The Coolest Race on Earth: Mud, Madmen, Glaciers, and Grannies at the Antarctica Marathon
Product Details
What would induce hundreds of people from all over the world to spend thousands of dollars each and two weeks of their lives just to run a marathon in Antarctica? Especially one with a reputation as the toughest marathon on Earth?
John Hanc may have the answer. When he turned 50 he gave himself the birthday present to end all others--a trip to the end of the Earth to run his most unforgettable race.
The Coolest Race on Earth is both Hanc’s story and the story of the Antarctica Marathon, first held in 1995 and now an annual event that sells out years in advance. It’s full of humor, adventure, and inspiring characters--including a wheelchair-bound competitor, three record-breaking grandmothers, and an ex-Marine who described the race as “the hardest thing I ever did in my life, next to Vietnam.”
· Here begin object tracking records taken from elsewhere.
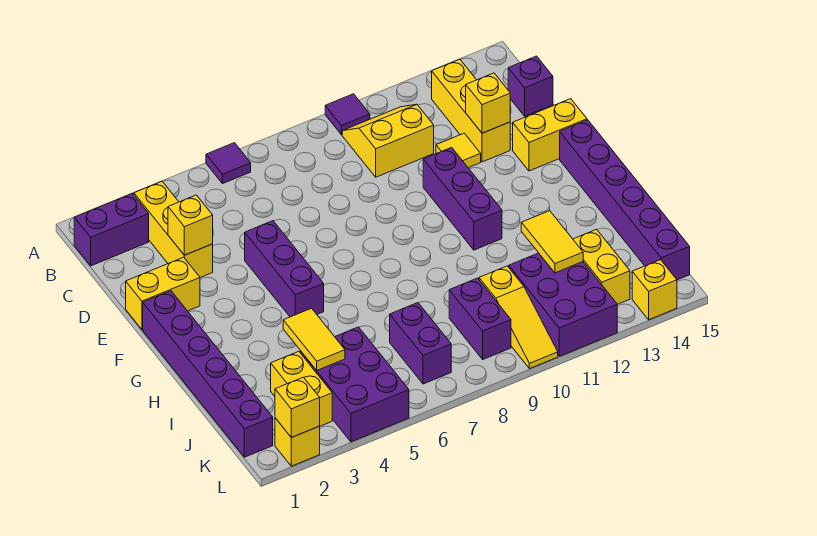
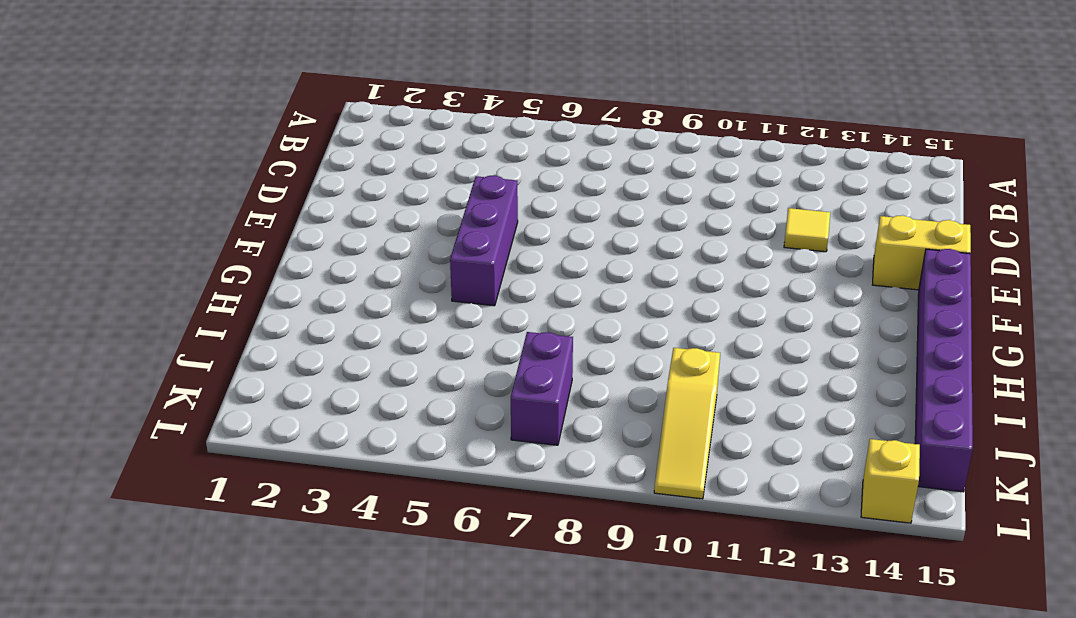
none -> purple 1x1 tile [206,143,251,184]
none -> purple 1x1 tile [325,94,370,135]
none -> purple 1x2 brick [74,194,149,266]

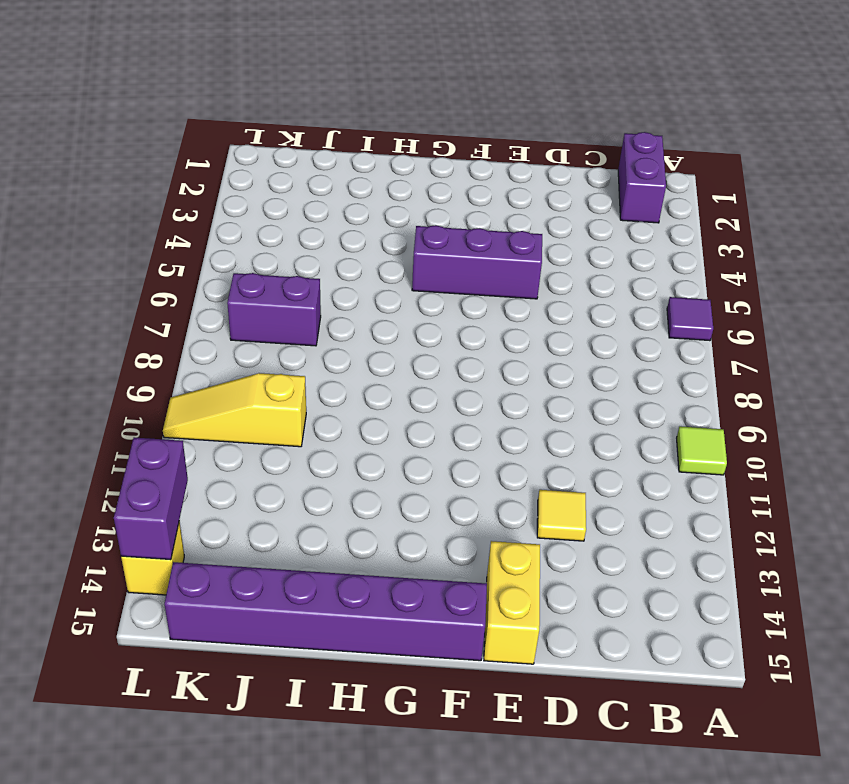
lime 1x1 tile [677,426,727,475] -> purple 1x1 tile [325,94,370,135]
purple 1x2 brick [114,437,188,560] -> purple 1x2 brick turned to [449,278,511,359]
none -> yellow 1x3 brick [134,182,213,278]
none -> yellow 2x2 slope [342,104,434,177]
none -> yellow 1x3 brick [432,59,510,162]

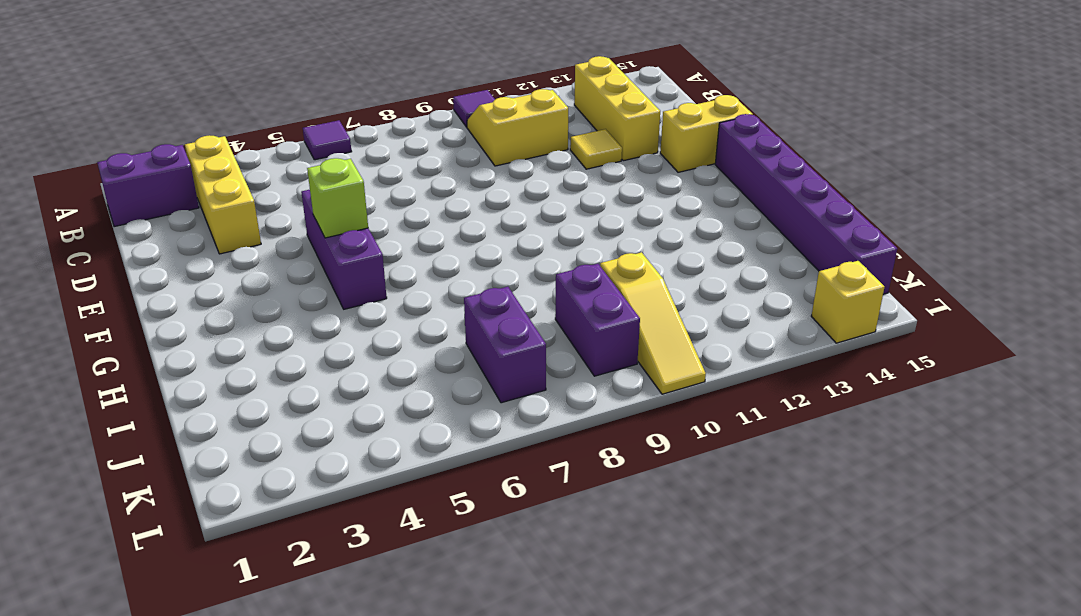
lime 1x1 brick [307,158,368,238] -> none
none -> purple 1x1 brick [508,56,553,116]
none -> yellow 1x2 brick [126,257,200,330]
none -> purple 1x3 brick [423,148,502,250]

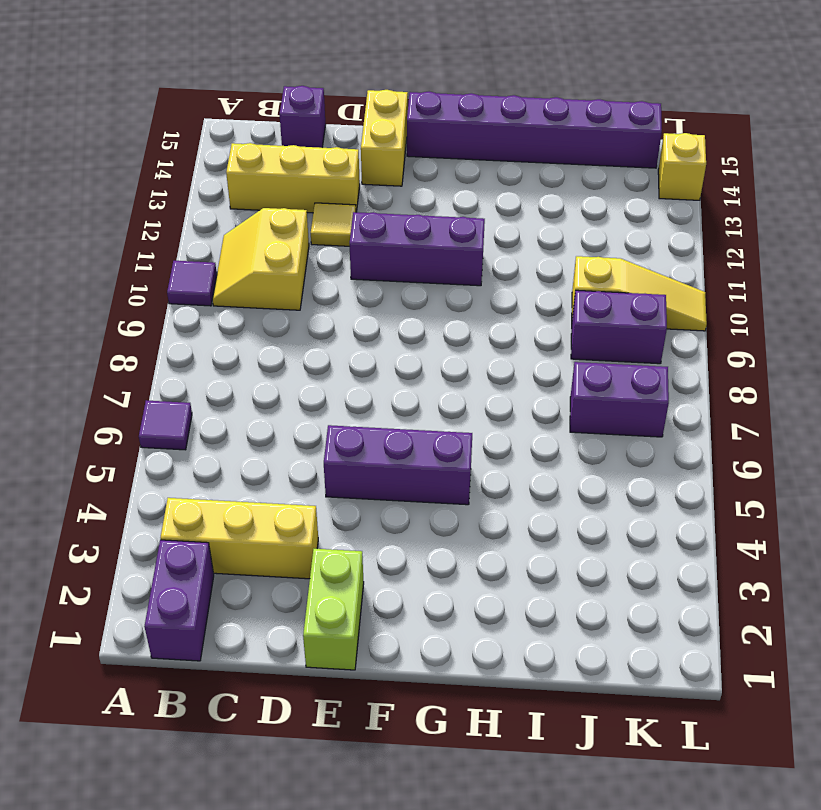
lime 1x2 brick [303,549,364,670] -> yellow 1x2 brick [126,257,200,330]
none -> purple 1x6 brick [143,291,273,457]
none -> yellow 1x2 brick [271,351,332,426]
none -> purple 2x3 brick [300,327,409,442]

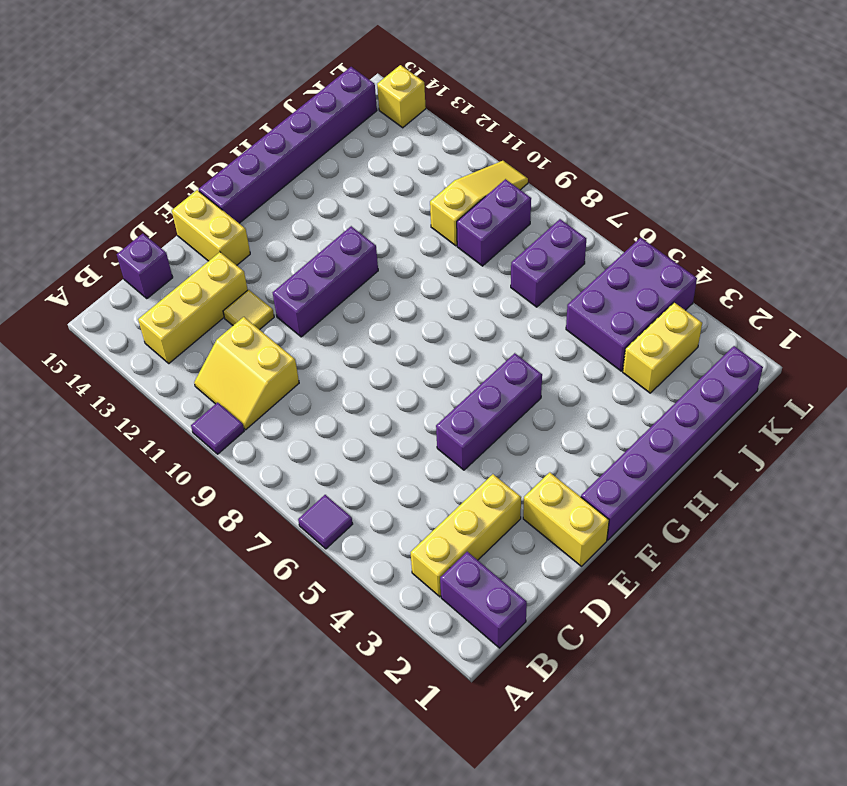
none -> purple 2x3 brick [509,253,617,356]
none -> yellow 1x2 brick [573,229,630,304]
none -> yellow 1x1 brick [275,418,320,466]

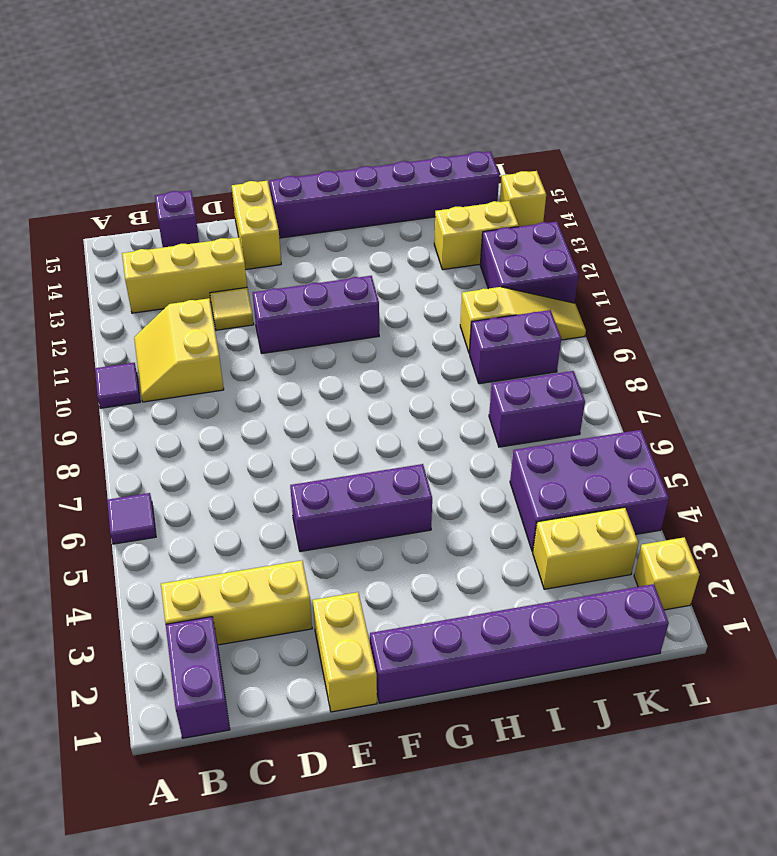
purple 2x2 brick [480,222,579,303] -> purple 2x3 brick [509,253,617,356]
none -> yellow 1x1 brick [168,195,213,255]
none -> yellow 1x1 brick [466,73,510,133]
none -> yellow 1x2 tile [283,308,345,370]

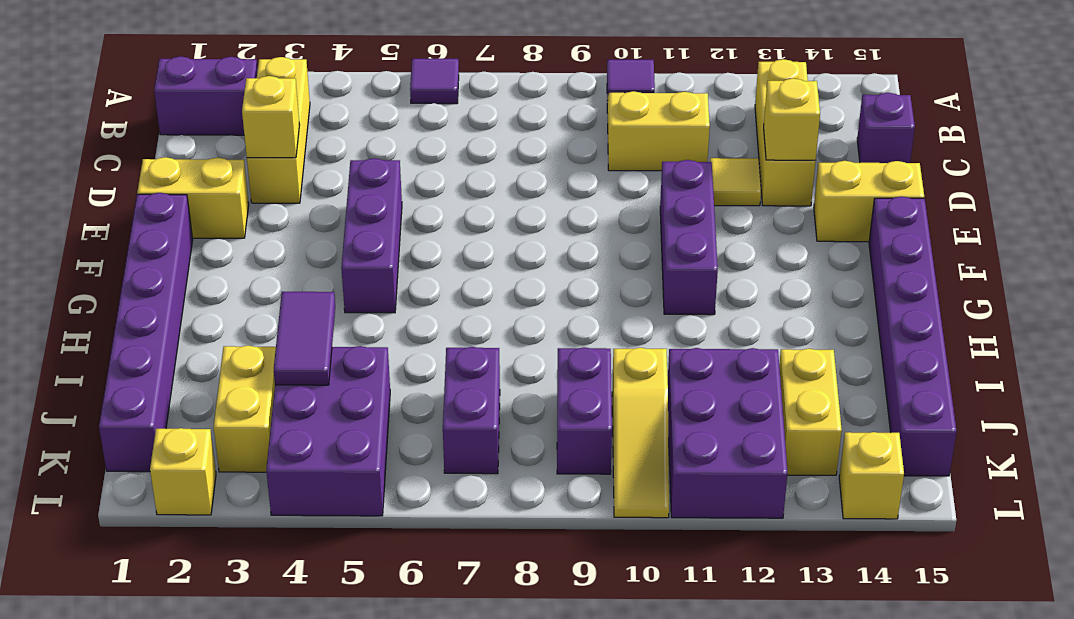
purple 1x2 tile [274,292,335,385] -> yellow 1x2 tile [283,308,345,370]
none -> yellow 1x2 tile [521,211,583,273]
none -> yellow 1x1 brick [275,377,320,438]

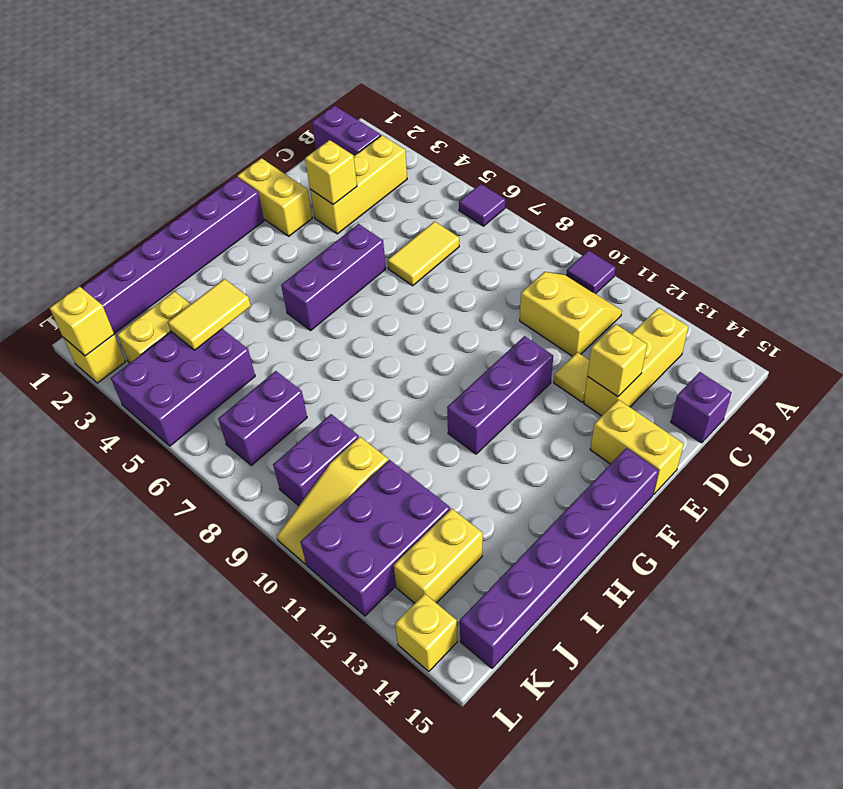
yellow 1x2 tile [387,221,459,286] -> yellow 1x2 tile moved to [521,211,583,273]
Muddy, cold, hilly, the race is by all accounts horrible--up and down a melting glacier twice, past curious penguins and hostile skuas, and finally to a bleak finish line. Even the best runners take longer to run the Antarctica Marathon than any other.
Yet the allure of marathon running combined with the fascinating reputation of the Last Continent has persuaded runners to brave a trip across the world’s most turbulent body of water, the Drake Passage, to a land of extinct volcanoes and craggy mountain peaks, lost explorers and isolated scientists, penguin rookeries and whale sightings, all for a chance to run those crazy 26.2 miles. The Coolest Race on Earth brings the world’s most difficult marathon to life in a book that’s not only a ripping read, but also a deeply funny meditation on what makes people run.
Customer Reviews ::
More race description, less history... - ejan33 - Marin County, California USA
Hanc weaves together the history of Antarctic exploration, the running boom of the seventies as exemplified by the Greater Boston Track Club, the founding of the Antarctica Marathon, and his participation in the event in 2005. Perhaps the story would have been more appealing if it had been more descriptive of the 2005 event and less so of the historical Antarctic explorations. However, Hanc does write in his author's note: "...a few moments--come to think of it, maybe even a few miles--of the Antarctica Marathon itself [have been] left a big vague or unaccounted for because I was delirious with pain."